4. If you want to leave during ritual, talk to the summoner, if available, to open a door in the circle (he'll be the guy with the big stick). Failing that, talk to the other members, or the priesthood, depending. (Please note that the Priest or Priestess is very busy during ritual, so talk to someone else first, if there are others).

5. Don't talk about the weather or your favourite band during ritual, it will disturb others who are concentrating.

6. Never, ever, touch another person's tools or jewlery without asking first; it's incredibly irritating.

7. Don't spend the ritual criticising the way people do things; ie. "My group usually does things this way...".

8. Don't try to be the center of attention- you are a guest in the temple/home/group.

9. Many groups provide the ritual materials (candles, incense, etc) out of their own pockets. Sometimes a hat will be passed around to help offset these costs. You are not required to give a 'donation', but it is polite. Understand that a lot of time and money can go into a single ritual, and you are the beneficiary. It's best to come prepared with a couple of bucks.

10. For Goddess' sake- thank the group for allowing you to attend.

11. Relax; and have fun. :)

Other Points

1. If you do something silly, just laugh. Rituals can get serious, but most are fun. Everyone makes mistakes, and some are incredibly funny. For example, one Beltaine, my friend and I thought it would be fun to have a little fire going.
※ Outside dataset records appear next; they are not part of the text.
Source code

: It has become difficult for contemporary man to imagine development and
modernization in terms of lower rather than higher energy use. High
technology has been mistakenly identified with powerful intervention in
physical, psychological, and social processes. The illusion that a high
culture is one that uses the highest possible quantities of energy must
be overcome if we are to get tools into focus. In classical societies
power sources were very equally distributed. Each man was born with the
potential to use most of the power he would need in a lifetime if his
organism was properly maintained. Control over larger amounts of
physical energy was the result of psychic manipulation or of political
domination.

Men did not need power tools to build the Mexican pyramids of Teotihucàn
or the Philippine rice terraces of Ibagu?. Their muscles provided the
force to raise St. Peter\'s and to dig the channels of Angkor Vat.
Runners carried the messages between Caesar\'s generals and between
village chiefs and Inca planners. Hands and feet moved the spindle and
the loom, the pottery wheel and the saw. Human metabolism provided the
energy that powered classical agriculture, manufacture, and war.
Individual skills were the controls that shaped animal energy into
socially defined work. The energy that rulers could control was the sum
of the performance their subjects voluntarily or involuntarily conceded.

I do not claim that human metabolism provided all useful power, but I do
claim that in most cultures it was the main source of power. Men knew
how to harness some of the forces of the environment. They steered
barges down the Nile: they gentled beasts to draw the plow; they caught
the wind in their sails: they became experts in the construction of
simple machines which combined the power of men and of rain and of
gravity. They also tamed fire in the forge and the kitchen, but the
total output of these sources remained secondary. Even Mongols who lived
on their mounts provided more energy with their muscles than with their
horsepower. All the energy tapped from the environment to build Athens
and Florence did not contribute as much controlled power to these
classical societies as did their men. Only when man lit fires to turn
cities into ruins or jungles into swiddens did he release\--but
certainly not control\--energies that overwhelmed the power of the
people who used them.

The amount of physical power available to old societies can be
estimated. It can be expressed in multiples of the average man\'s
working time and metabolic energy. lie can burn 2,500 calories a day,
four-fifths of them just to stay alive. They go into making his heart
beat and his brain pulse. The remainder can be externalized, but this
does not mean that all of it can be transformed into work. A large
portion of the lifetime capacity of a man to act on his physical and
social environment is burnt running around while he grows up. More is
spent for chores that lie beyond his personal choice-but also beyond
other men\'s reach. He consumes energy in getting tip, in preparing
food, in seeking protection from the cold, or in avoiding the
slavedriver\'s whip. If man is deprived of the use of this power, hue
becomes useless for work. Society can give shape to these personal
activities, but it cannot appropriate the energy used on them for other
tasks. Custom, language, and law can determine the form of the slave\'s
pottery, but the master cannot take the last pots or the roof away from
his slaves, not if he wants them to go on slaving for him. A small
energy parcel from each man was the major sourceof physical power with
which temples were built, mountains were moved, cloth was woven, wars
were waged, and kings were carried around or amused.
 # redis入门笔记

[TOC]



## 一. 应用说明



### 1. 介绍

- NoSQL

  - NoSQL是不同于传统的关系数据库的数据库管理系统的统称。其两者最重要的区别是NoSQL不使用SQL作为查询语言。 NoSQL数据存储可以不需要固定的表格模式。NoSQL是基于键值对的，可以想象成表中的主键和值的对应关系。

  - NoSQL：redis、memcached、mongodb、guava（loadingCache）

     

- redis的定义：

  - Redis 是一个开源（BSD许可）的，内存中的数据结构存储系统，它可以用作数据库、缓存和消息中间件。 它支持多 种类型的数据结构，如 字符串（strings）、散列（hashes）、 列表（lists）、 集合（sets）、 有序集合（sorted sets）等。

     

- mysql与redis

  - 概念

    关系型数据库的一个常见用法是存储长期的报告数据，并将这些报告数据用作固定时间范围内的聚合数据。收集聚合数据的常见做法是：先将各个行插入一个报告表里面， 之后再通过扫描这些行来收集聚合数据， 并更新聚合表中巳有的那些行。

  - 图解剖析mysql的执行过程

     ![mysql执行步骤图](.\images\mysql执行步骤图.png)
But it was freezing out, so we had the ritual in her livingroom. So, we used sparklers instead. We thought it would be okay if we used the sparklers inside a pie plate, on top of a heat pad on the floor. Note to all -> Never set off 30 sparklers in a pie plate at the same time. Try to imagine a Beltaine ritual with 30 sparklers burning a hole through a pie plate, and rapidly heading through a heat pad towards the wooden floor while a fire alarm is going off, blue smoke rapidly filling the room, and two frantic Wiccans desperately trying to figure out how to put the damn thing out. When it was over, we laughed til we cried. Definately a memorable ritual, if anything.

2. If you're not sure what to do, just do whatever everyone else is doing. If you do something silly, see above.

3. Sometimes people who have done energy work are concerned about what to do during ritual. Should you call the elements along with the Priest/ess; is it rude to ground yourself during ritual; should you help cast the circle; if there's loose energy wafting around you, should you do something with it? I had these concerns myself, and was told to do whatever makes the ritual meaningful for you (without subtracting from the meaning for others). If in doubt, follow your gut.